Gordon Slater
- Born: 21 November 1971 (age 54) New Plymouth
- Height: 1.88 m (6 ft 2 in)
- Weight: 112 kg (247 lb)
- School: New Plymouth Boys' High School

Rugby union career
- Position: Prop

International career
- Years: Team / Apps / (Points)
- 1997-2000: New Zealand / 6 / (5)

= Gordon Slater (rugby union) =

NZ international rugby union player

Gordon Leonard Slater (born in New Plymouth, 21 November 1971) is a New Zealand former rugby union footballer. He is recorded as All Black number 968.

== Career ==
Slater, played in 174 matches for Taranaki after making his debut as a 19 year old in 1991. He was in the 1988 and 1989 New Zealand national schoolboy rugby union team. He also played for the New Zealand Colts (1991 and 1992), the New Zealand Divisional team (1993) and the Hurricanes for 56 games, including many as the captain. He also played for the New Zealand Development Team in 1994 and New Zealand A team in 1998 and 1999.

Slater made his debut for the All Blacks on their 1997 end of season tour. He played against Wales 'A' at Pontypridd (a 51–8 win), Emerging England at Huddersfield (59–22) and England 'A' at Leicester (30–19).

His international appearances were limited due to the presence of players such as Olo Brown, Kees Meeuws and Greg Somerville. He next played on the 2000 end of year tour and played in test matches against France at Paris (39–26 win) and at Marseille (scoring a try in the 33–42 loss) and versus Italy at Genova (56–19).

He continued to appear for Taranaki until the 2005 season and upon retirement had played 263 first class games.

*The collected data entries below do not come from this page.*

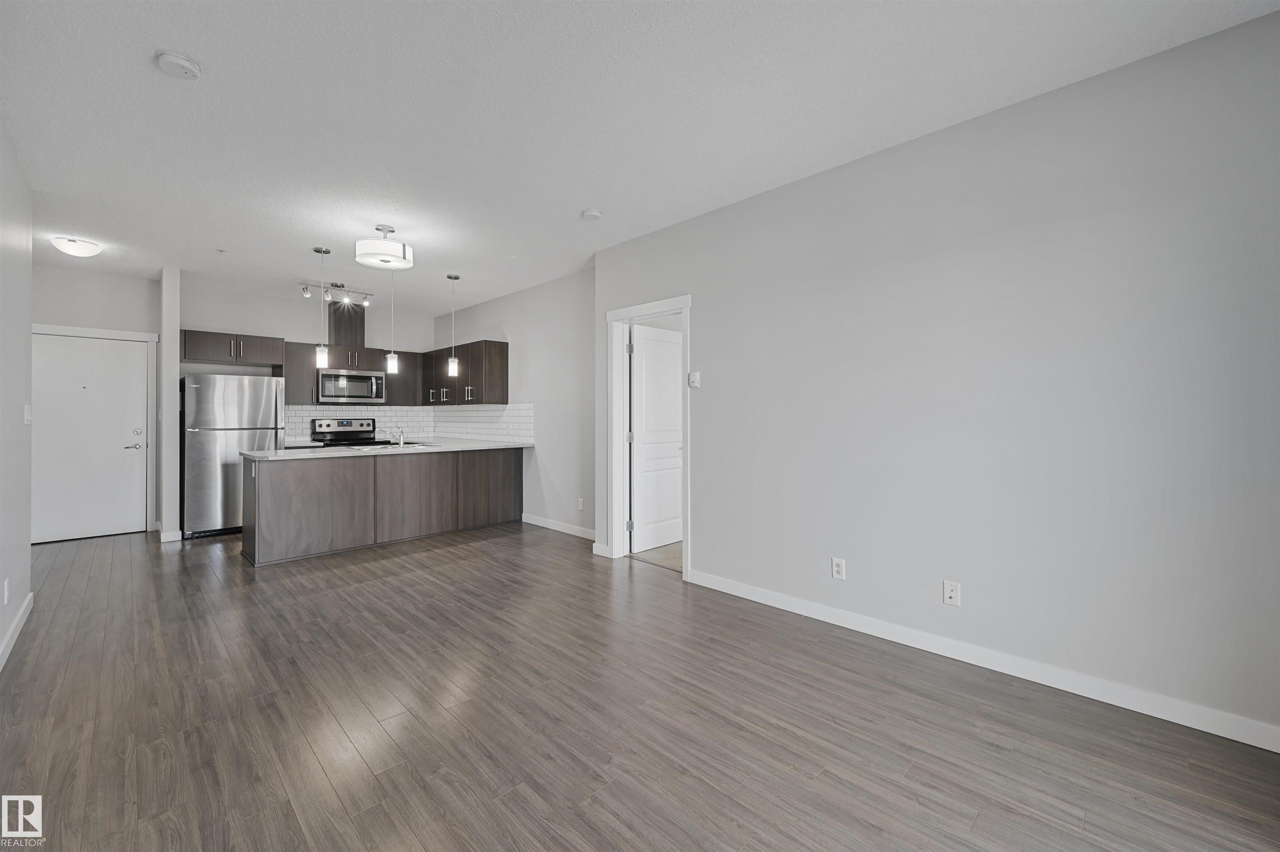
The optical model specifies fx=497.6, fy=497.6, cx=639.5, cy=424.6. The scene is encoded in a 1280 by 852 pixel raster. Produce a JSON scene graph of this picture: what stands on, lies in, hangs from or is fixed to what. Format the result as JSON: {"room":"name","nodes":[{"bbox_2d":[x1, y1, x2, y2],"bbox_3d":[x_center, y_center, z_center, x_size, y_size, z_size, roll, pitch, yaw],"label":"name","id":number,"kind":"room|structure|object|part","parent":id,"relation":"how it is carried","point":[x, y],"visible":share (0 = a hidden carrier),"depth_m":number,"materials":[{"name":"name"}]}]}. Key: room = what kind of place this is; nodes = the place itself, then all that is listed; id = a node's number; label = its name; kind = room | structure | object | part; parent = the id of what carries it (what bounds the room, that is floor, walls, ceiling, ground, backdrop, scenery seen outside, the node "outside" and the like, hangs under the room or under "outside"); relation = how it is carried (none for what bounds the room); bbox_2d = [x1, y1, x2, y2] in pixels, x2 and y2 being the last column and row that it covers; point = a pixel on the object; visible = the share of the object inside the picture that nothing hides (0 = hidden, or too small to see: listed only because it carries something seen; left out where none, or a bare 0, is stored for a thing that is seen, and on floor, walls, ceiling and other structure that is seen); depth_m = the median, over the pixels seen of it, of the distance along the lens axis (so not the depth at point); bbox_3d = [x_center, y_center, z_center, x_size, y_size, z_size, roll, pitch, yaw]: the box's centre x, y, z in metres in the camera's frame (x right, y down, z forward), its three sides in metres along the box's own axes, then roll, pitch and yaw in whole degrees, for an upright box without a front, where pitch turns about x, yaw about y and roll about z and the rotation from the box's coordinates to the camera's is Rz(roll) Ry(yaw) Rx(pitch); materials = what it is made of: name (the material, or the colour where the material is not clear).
{"room":"living room","nodes":[
{"label":"living room","id":0,"kind":"room"},
{"bbox_2d":[0,117,34,673],"bbox_3d":[-1.973,-0.178,1.156,0.128,2.704,6.066,0,0,-45],"label":"left wall","id":1,"kind":"structure","parent":0,"point":[26,329],"depth_m":2.76,"materials":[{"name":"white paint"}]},
{"bbox_2d":[2,577,9,604],"bbox_3d":[-3.228,0.854,2.535,0.011,0.120,0.071,0,0,-45],"label":"wall outlet","id":2,"kind":"object","parent":1,"relation":"attached to","point":[6,587],"visible":0.98,"depth_m":2.52,"materials":[{"name":"white plastic"}]},
{"bbox_2d":[0,592,33,669],"bbox_3d":[-2.005,1.127,1.305,0.016,0.097,5.364,0,0,-45],"label":"baseboard","id":3,"kind":"structure","parent":1,"relation":"attached to","point":[31,597],"depth_m":2.71,"materials":[{"name":"white paint"}]},
{"bbox_2d":[22,404,32,424],"bbox_3d":[-3.889,-0.060,3.166,0.019,0.123,0.084,0,0,-45],"label":"light switch","id":4,"kind":"object","parent":1,"relation":"attached to","point":[26,411],"visible":0.97,"depth_m":3.15,"materials":[{"name":"white plastic"}]},
{"bbox_2d":[33,264,160,540],"bbox_3d":[-5.602,-0.203,4.981,1.241,2.703,0.122,0,0,-45],"label":"entry wall","id":5,"kind":"structure","parent":0,"point":[96,277],"depth_m":5.03,"materials":[{"name":"paint"}]},
{"bbox_2d":[30,331,148,543],"bbox_3d":[-5.612,0.142,5.039,0.858,2.003,0.105,0,0,-45],"label":"entry door","id":6,"kind":"structure","parent":5,"relation":"in","point":[56,378],"depth_m":5.07,"materials":[{"name":"white paint"}]},
{"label":"lever handle","id":7,"kind":"part","parent":6,"relation":"part of","materials":[{"name":"silver metal"}]},
{"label":"deadbolt","id":8,"kind":"part","parent":6,"relation":"part of","materials":[{"name":"silver metal"}]},
{"bbox_2d":[31,322,159,538],"bbox_3d":[-5.620,0.080,5.045,1.021,2.134,0.139,0,0,-45],"label":"door frame","id":9,"kind":"structure","parent":5,"relation":"attached to","point":[141,336],"depth_m":5.30,"materials":[{"name":"white paint"}]},
{"bbox_2d":[157,268,180,541],"bbox_3d":[-4.956,-0.195,5.237,0.125,2.699,0.920,0,0,-45],"label":"partition wall","id":10,"kind":"structure","parent":0,"point":[176,304],"depth_m":4.92,"materials":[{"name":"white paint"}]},
{"bbox_2d":[157,529,181,542],"bbox_3d":[-4.658,1.108,4.943,0.158,0.098,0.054,0,0,-45],"label":"baseboard","id":11,"kind":"structure","parent":10,"relation":"attached to","point":[161,535],"depth_m":4.91,"materials":[{"name":"white paint"}]},
{"bbox_2d":[177,280,444,444],"bbox_3d":[-4.058,-0.225,6.413,2.895,2.742,0.130,0,0,-45],"label":"kitchen back wall","id":12,"kind":"structure","parent":0,"point":[236,314],"depth_m":6.06,"materials":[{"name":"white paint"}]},
{"bbox_2d":[178,328,284,367],"bbox_3d":[-4.598,-0.839,5.623,0.925,0.320,0.462,0,0,-45],"label":"upper cabinet","id":13,"kind":"object","parent":12,"relation":"attached to","point":[256,358],"visible":0.94,"depth_m":5.46,"materials":[{"name":"brown wood"}]},
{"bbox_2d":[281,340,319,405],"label":"upper cabinet","id":14,"kind":"object","parent":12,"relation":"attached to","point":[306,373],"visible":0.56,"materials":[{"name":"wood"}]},
{"bbox_2d":[326,297,364,348],"bbox_3d":[-3.762,-1.272,6.345,0.377,0.623,0.281,0,0,-45],"label":"vent chase","id":15,"kind":"object","parent":12,"relation":"attached to","point":[339,314],"visible":0.76,"depth_m":6.24,"materials":[{"name":"wood"}]},
{"bbox_2d":[280,340,423,405],"bbox_3d":[-3.650,-0.614,6.410,1.529,0.739,0.384,0,0,-45],"label":"upper cabinet","id":16,"kind":"object","parent":12,"relation":"attached to","point":[294,361],"visible":0.66,"depth_m":6.22,"materials":[{"name":"brown wood"}]},
{"bbox_2d":[316,367,387,404],"bbox_3d":[-3.688,-0.479,6.349,0.752,0.408,0.449,0,0,-45],"label":"microwave","id":17,"kind":"object","parent":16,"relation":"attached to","point":[356,381],"visible":0.95,"depth_m":6.20,"materials":[{"name":"silver metal"}]},
{"bbox_2d":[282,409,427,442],"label":"tile backsplash","id":18,"kind":"structure","parent":12,"relation":"attached to","point":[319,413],"depth_m":6.65,"materials":[{"name":"white tile"}]},
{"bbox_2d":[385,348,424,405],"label":"upper cabinet","id":19,"kind":"object","parent":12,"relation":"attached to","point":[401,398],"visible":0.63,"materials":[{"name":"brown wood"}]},
{"bbox_2d":[432,264,596,540],"bbox_3d":[-1.544,-0.199,6.024,0.128,2.703,3.884,0,0,-45],"label":"kitchen side wall","id":20,"kind":"structure","parent":0,"point":[519,294],"depth_m":5.36,"materials":[{"name":"paint"}]},
{"bbox_2d":[422,339,509,405],"bbox_3d":[-2.283,-0.617,6.461,0.366,0.741,1.560,0,0,-45],"label":"upper cabinet","id":21,"kind":"object","parent":20,"relation":"attached to","point":[507,401],"visible":0.91,"depth_m":6.08,"materials":[{"name":"brown wood"}]},
{"bbox_2d":[434,403,537,442],"bbox_3d":[-2.100,-0.024,6.440,0.008,0.452,2.435,0,0,-45],"label":"tile backsplash","id":22,"kind":"structure","parent":20,"relation":"attached to","point":[522,411],"depth_m":6.27,"materials":[{"name":"white tile"}]},
{"bbox_2d":[522,513,594,539],"bbox_3d":[-0.796,1.100,5.288,0.014,0.098,1.934,0,0,-45],"label":"baseboard","id":23,"kind":"structure","parent":20,"relation":"attached to","point":[562,530],"depth_m":5.35,"materials":[{"name":"white paint"}]},
{"bbox_2d":[577,497,584,510],"bbox_3d":[-0.600,0.811,5.041,0.016,0.123,0.077,0,0,-45],"label":"wall outlet","id":24,"kind":"object","parent":20,"relation":"attached to","point":[579,500],"visible":0.99,"depth_m":5.03,"materials":[{"name":"white plastic"}]},
{"bbox_2d":[0,0,1278,314],"bbox_3d":[-1.401,-1.558,3.365,5.078,0.101,9.015,0,0,-45],"label":"ceiling","id":25,"kind":"structure","parent":0,"point":[178,98],"depth_m":2.39,"materials":[{"name":"white paint"}]},
{"bbox_2d":[50,235,102,257],"bbox_3d":[-4.766,-1.490,4.211,0.312,0.114,0.314,0,0,-45],"label":"ceiling light","id":26,"kind":"object","parent":25,"relation":"attached to","point":[91,249],"visible":0.98,"depth_m":4.14,"materials":[{"name":"white glass"}]},
{"bbox_2d":[155,50,202,79],"bbox_3d":[-1.919,-1.490,2.072,0.142,0.045,0.143,0,0,-45],"label":"smoke detector","id":27,"kind":"object","parent":25,"relation":"attached to","point":[183,63],"visible":0.99,"depth_m":2.05,"materials":[{"name":"white plastic"}]},
{"bbox_2d":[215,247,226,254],"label":"sprinkler head","id":28,"kind":"object","parent":25,"relation":"attached to","point":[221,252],"visible":0.97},
{"bbox_2d":[313,246,330,369],"bbox_3d":[-2.845,-1.037,4.468,0.124,1.058,0.125,0,0,-45],"label":"pendant light","id":29,"kind":"object","parent":25,"relation":"hanging from","point":[321,356],"visible":0.99,"depth_m":4.44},
{"bbox_2d":[300,280,372,307],"bbox_3d":[-3.358,-1.462,5.508,0.724,0.211,0.152,0,0,-45],"label":"track light","id":30,"kind":"object","parent":25,"relation":"attached to","point":[339,286],"visible":0.99,"depth_m":5.50,"materials":[{"name":"silver metal"}]},
{"bbox_2d":[353,225,413,269],"bbox_3d":[-1.971,-1.380,3.852,0.411,0.283,0.407,0,0,-45],"label":"ceiling light","id":31,"kind":"object","parent":25,"relation":"attached to","point":[404,257],"visible":1,"depth_m":3.74,"materials":[{"name":"white fabric"}]},
{"bbox_2d":[384,266,399,374],"bbox_3d":[-2.372,-1.011,4.769,0.123,1.029,0.123,0,0,-45],"label":"pendant light","id":32,"kind":"object","parent":25,"relation":"hanging from","point":[391,358],"visible":0.97,"depth_m":4.74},
{"bbox_2d":[446,273,460,378],"bbox_3d":[-1.954,-1.037,5.179,0.126,1.049,0.127,0,0,-45],"label":"pendant light","id":33,"kind":"object","parent":25,"relation":"hanging from","point":[449,277],"visible":0.99,"depth_m":5.15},
{"bbox_2d":[580,208,602,220],"bbox_3d":[-0.345,-1.501,3.576,0.136,0.041,0.138,0,0,-45],"label":"smoke detector","id":34,"kind":"object","parent":25,"relation":"attached to","point":[589,214],"visible":0.99,"depth_m":3.54,"materials":[{"name":"white plastic"}]},
{"bbox_2d":[0,521,1279,851],"bbox_3d":[-1.532,1.234,3.177,4.572,0.099,9.020,0,0,-45],"label":"floor","id":35,"kind":"structure","parent":0,"point":[1003,751],"depth_m":1.97,"materials":[{"name":"brown wood"}]},
{"bbox_2d":[180,374,285,539],"bbox_3d":[-4.443,0.321,5.448,0.840,1.670,0.760,0,0,-45],"label":"refrigerator","id":36,"kind":"object","parent":35,"relation":"on","point":[249,403],"visible":0.79,"depth_m":5.13,"materials":[{"name":"silver metal"}]},
{"bbox_2d":[308,416,392,448],"bbox_3d":[-3.591,0.515,6.215,0.757,1.188,0.711,0,0,-45],"label":"stove","id":37,"kind":"object","parent":35,"relation":"on","point":[319,426],"visible":0.25,"depth_m":6.30,"materials":[{"name":"silver metal"}]},
{"bbox_2d":[240,447,524,566],"bbox_3d":[-2.494,0.721,5.214,2.677,0.896,0.782,0,0,-45],"label":"kitchen peninsula","id":38,"kind":"object","parent":35,"relation":"on","point":[309,503],"visible":0.93,"depth_m":4.66,"materials":[{"name":"wood"}]},
{"bbox_2d":[241,437,532,461],"bbox_3d":[-2.477,0.267,5.329,2.713,0.040,0.984,0,0,-45],"label":"countertop","id":39,"kind":"structure","parent":38,"relation":"on","point":[259,456],"depth_m":4.91,"materials":[{"name":"white stone"}]},
{"bbox_2d":[389,426,404,446],"bbox_3d":[-2.591,0.125,5.335,0.091,0.200,0.219,0,0,-45],"label":"faucet","id":40,"kind":"object","parent":39,"relation":"on","point":[401,441],"visible":1,"depth_m":5.30,"materials":[{"name":"silver metal"}]},
{"bbox_2d":[377,440,432,448],"bbox_3d":[-2.523,0.290,5.304,0.518,0.165,0.517,0,0,-45],"label":"sink","id":41,"kind":"object","parent":39,"relation":"in","point":[409,443],"visible":0.31,"depth_m":5.37,"materials":[{"name":"silver metal"}]},
{"bbox_2d":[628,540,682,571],"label":"carpet floor","id":42,"kind":"structure","parent":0,"point":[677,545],"depth_m":4.45,"materials":[{"name":"beige carpet"}]},
{"bbox_2d":[595,7,1279,748],"bbox_3d":[1.223,-0.160,2.966,0.129,2.692,4.331,0,0,-45],"label":"right wall","id":43,"kind":"structure","parent":0,"point":[705,391],"depth_m":2.31,"materials":[{"name":"paint"}]},
{"bbox_2d":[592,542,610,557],"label":"baseboard","id":44,"kind":"structure","parent":43,"relation":"attached to","point":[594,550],"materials":[{"name":"white paint"}]},
{"bbox_2d":[606,294,691,579],"bbox_3d":[0.100,0.087,4.073,0.167,2.143,0.935,0,0,-45],"label":"door frame","id":45,"kind":"structure","parent":43,"relation":"attached to","point":[660,304],"depth_m":4.28,"materials":[{"name":"white paint"}]},
{"bbox_2d":[628,322,683,553],"bbox_3d":[0.202,0.131,4.709,0.762,2.023,0.156,0,0,-45],"label":"interior door","id":46,"kind":"structure","parent":45,"relation":"attached to","point":[647,349],"depth_m":4.64,"materials":[{"name":"white paint"}]},
{"bbox_2d":[687,371,701,388],"bbox_3d":[0.398,-0.329,3.664,0.027,0.114,0.092,0,0,-45],"label":"thermostat","id":47,"kind":"object","parent":43,"relation":"attached to","point":[692,383],"visible":0.99,"depth_m":3.65,"materials":[{"name":"white plastic"}]},
{"bbox_2d":[831,557,846,579],"bbox_3d":[1.169,0.848,2.928,0.009,0.117,0.072,0,0,-45],"label":"wall outlet","id":48,"kind":"object","parent":43,"relation":"attached to","point":[837,568],"visible":0.99,"depth_m":2.92,"materials":[{"name":"white plastic"}]},
{"bbox_2d":[942,580,961,606],"bbox_3d":[1.585,0.861,2.530,0.014,0.116,0.071,0,0,-45],"label":"wall outlet","id":49,"kind":"object","parent":43,"relation":"attached to","point":[953,592],"visible":0.98,"depth_m":2.53,"materials":[{"name":"white plastic"}]},
{"bbox_2d":[685,567,1279,753],"bbox_3d":[1.531,1.138,2.586,0.014,0.096,3.205,0,0,-45],"label":"baseboard","id":50,"kind":"structure","parent":43,"relation":"attached to","point":[998,669],"depth_m":2.29,"materials":[{"name":"white paint"}]}
]}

Although playing in the professional rugby environment Gordon was also a dairy farmer.

== Personal life ==
His elder brother, Andy Slater, also played for the New Plymouth Old Boys club and Taranaki as a lock or flanker (180 games from 1989 to 2001). Andy was the First division player of the year in 2000 and had an appearance as a substitute for the Hurricanes in 2001.